* _TASK PROMPT_
Return every line below that contains the word "فروشگاه".

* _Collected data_
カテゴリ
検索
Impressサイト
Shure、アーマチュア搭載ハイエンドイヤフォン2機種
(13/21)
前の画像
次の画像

...

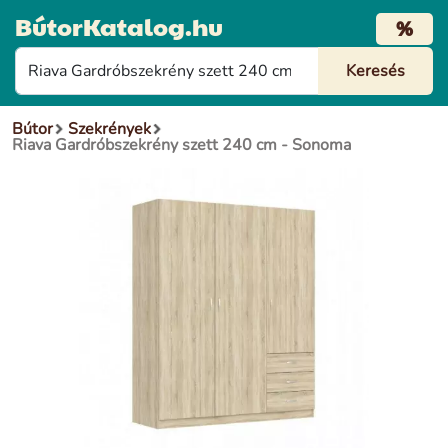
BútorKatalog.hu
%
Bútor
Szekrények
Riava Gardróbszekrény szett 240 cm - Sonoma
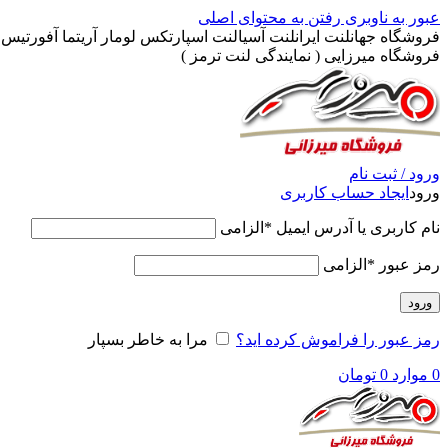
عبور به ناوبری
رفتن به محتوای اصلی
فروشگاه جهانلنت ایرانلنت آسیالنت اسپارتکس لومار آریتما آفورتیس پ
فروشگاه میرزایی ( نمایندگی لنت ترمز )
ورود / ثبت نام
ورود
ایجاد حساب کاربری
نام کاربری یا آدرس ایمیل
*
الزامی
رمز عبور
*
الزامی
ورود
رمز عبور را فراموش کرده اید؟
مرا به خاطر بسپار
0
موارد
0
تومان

* _RESULT OF THE TASK_
فروشگاه جهانلنت ایرانلنت آسیالنت اسپارتکس لومار آریتما آفورتیس پ
فروشگاه میرزایی ( نمایندگی لنت ترمز )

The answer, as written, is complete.